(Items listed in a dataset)
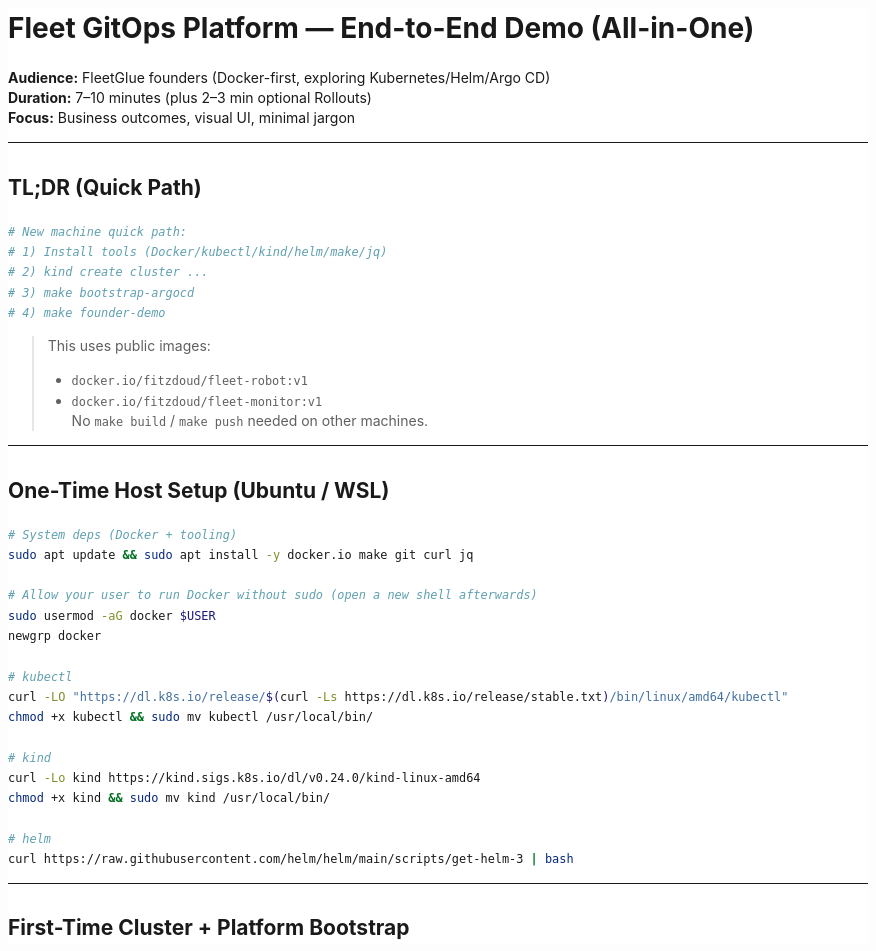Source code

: # Fleet GitOps Platform — End-to-End Demo (All-in-One)

**Audience:** FleetGlue founders (Docker-first, exploring Kubernetes/Helm/Argo CD)  
**Duration:** 7–10 minutes (plus 2–3 min optional Rollouts)  
**Focus:** Business outcomes, visual UI, minimal jargon

---

## TL;DR (Quick Path)

```bash
# New machine quick path:
# 1) Install tools (Docker/kubectl/kind/helm/make/jq)
# 2) kind create cluster ...
# 3) make bootstrap-argocd
# 4) make founder-demo
```

> This uses public images:
> - `docker.io/fitzdoud/fleet-robot:v1`
> - `docker.io/fitzdoud/fleet-monitor:v1`  
> No `make build` / `make push` needed on other machines.

---

## One-Time Host Setup (Ubuntu / WSL)

```bash
# System deps (Docker + tooling)
sudo apt update && sudo apt install -y docker.io make git curl jq

# Allow your user to run Docker without sudo (open a new shell afterwards)
sudo usermod -aG docker $USER
newgrp docker

# kubectl
curl -LO "https://dl.k8s.io/release/$(curl -Ls https://dl.k8s.io/release/stable.txt)/bin/linux/amd64/kubectl"
chmod +x kubectl && sudo mv kubectl /usr/local/bin/

# kind
curl -Lo kind https://kind.sigs.k8s.io/dl/v0.24.0/kind-linux-amd64
chmod +x kind && sudo mv kind /usr/local/bin/

# helm
curl https://raw.githubusercontent.com/helm/helm/main/scripts/get-helm-3 | bash
```

---

## First-Time Cluster + Platform Bootstrap
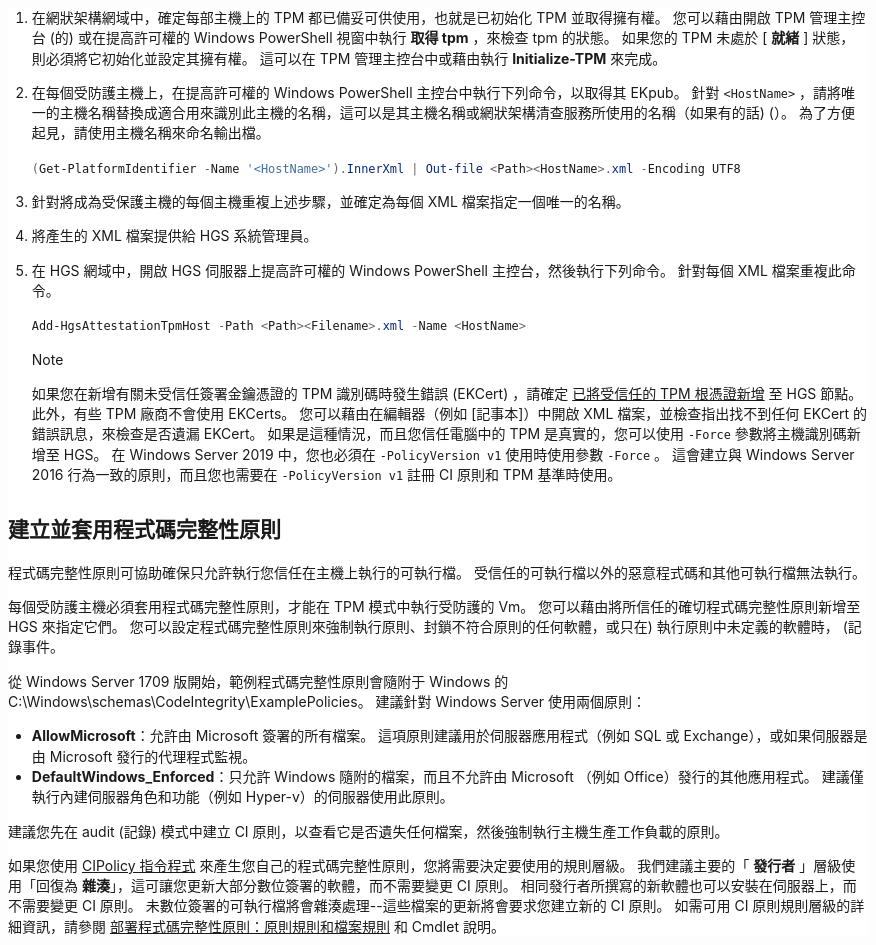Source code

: 1.  在網狀架構網域中，確定每部主機上的 TPM 都已備妥可供使用，也就是已初始化 TPM 並取得擁有權。 您可以藉由開啟 TPM 管理主控台 (的) 或在提高許可權的 Windows PowerShell 視窗中執行 **取得 tpm** ，來檢查 tpm 的狀態。 如果您的 TPM 未處於 [ **就緒** ] 狀態，則必須將它初始化並設定其擁有權。 這可以在 TPM 管理主控台中或藉由執行 **Initialize-TPM** 來完成。

2.  在每個受防護主機上，在提高許可權的 Windows PowerShell 主控台中執行下列命令，以取得其 EKpub。 針對 `<HostName>` ，請將唯一的主機名稱替換成適合用來識別此主機的名稱，這可以是其主機名稱或網狀架構清查服務所使用的名稱（如果有的話)  (）。 為了方便起見，請使用主機名稱來命名輸出檔。

    ```powershell
    (Get-PlatformIdentifier -Name '<HostName>').InnerXml | Out-file <Path><HostName>.xml -Encoding UTF8
    ```
3.  針對將成為受保護主機的每個主機重複上述步驟，並確定為每個 XML 檔案指定一個唯一的名稱。

4.  將產生的 XML 檔案提供給 HGS 系統管理員。

5.  在 HGS 網域中，開啟 HGS 伺服器上提高許可權的 Windows PowerShell 主控台，然後執行下列命令。 針對每個 XML 檔案重複此命令。

    ```powershell
    Add-HgsAttestationTpmHost -Path <Path><Filename>.xml -Name <HostName>
    ```

    > [!NOTE]
    > 如果您在新增有關未受信任簽署金鑰憑證的 TPM 識別碼時發生錯誤 (EKCert) ，請確定 [已將受信任的 TPM 根憑證新增](guarded-fabric-install-trusted-tpm-root-certificates.md) 至 HGS 節點。
    > 此外，有些 TPM 廠商不會使用 EKCerts。
    > 您可以藉由在編輯器（例如 [記事本]）中開啟 XML 檔案，並檢查指出找不到任何 EKCert 的錯誤訊息，來檢查是否遺漏 EKCert。
    > 如果是這種情況，而且您信任電腦中的 TPM 是真實的，您可以使用 `-Force` 參數將主機識別碼新增至 HGS。 在 Windows Server 2019 中，您也必須在 `-PolicyVersion v1` 使用時使用參數 `-Force` 。 這會建立與 Windows Server 2016 行為一致的原則，而且您也需要在 `-PolicyVersion v1` 註冊 CI 原則和 TPM 基準時使用。

## <a name="create-and-apply-a-code-integrity-policy"></a>建立並套用程式碼完整性原則

程式碼完整性原則可協助確保只允許執行您信任在主機上執行的可執行檔。
受信任的可執行檔以外的惡意程式碼和其他可執行檔無法執行。

每個受防護主機必須套用程式碼完整性原則，才能在 TPM 模式中執行受防護的 Vm。
您可以藉由將所信任的確切程式碼完整性原則新增至 HGS 來指定它們。
您可以設定程式碼完整性原則來強制執行原則、封鎖不符合原則的任何軟體，或只在) 執行原則中未定義的軟體時， (記錄事件。

從 Windows Server 1709 版開始，範例程式碼完整性原則會隨附于 Windows 的 C:\Windows\schemas\CodeIntegrity\ExamplePolicies。 建議針對 Windows Server 使用兩個原則：

- **AllowMicrosoft**：允許由 Microsoft 簽署的所有檔案。 這項原則建議用於伺服器應用程式（例如 SQL 或 Exchange），或如果伺服器是由 Microsoft 發行的代理程式監視。
- **DefaultWindows_Enforced**：只允許 Windows 隨附的檔案，而且不允許由 Microsoft （例如 Office）發行的其他應用程式。 建議僅執行內建伺服器角色和功能（例如 Hyper-v）的伺服器使用此原則。

建議您先在 audit (記錄) 模式中建立 CI 原則，以查看它是否遺失任何檔案，然後強制執行主機生產工作負載的原則。

如果您使用 [CIPolicy 指令程式](/powershell/module/configci/new-cipolicy) 來產生您自己的程式碼完整性原則，您將需要決定要使用的規則層級。
我們建議主要的「 **發行者** 」層級使用「回復為 **雜湊**」，這可讓您更新大部分數位簽署的軟體，而不需要變更 CI 原則。
相同發行者所撰寫的新軟體也可以安裝在伺服器上，而不需要變更 CI 原則。
未數位簽署的可執行檔將會雜湊處理--這些檔案的更新將會要求您建立新的 CI 原則。
如需可用 CI 原則規則層級的詳細資訊，請參閱 [部署程式碼完整性原則：原則規則和檔案規則](/windows/security/threat-protection/windows-defender-application-control/select-types-of-rules-to-create#windows-defender-application-control-policy-rules) 和 Cmdlet 說明。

### Task directions
Wherever the word "linux" turns up in a line of the entries above, copy that line.

### Solution to this task
curl -LO "https://dl.k8s.io/release/$(curl -Ls https://dl.k8s.io/release/stable.txt)/bin/linux/amd64/kubectl"
curl -Lo kind https://kind.sigs.k8s.io/dl/v0.24.0/kind-linux-amd64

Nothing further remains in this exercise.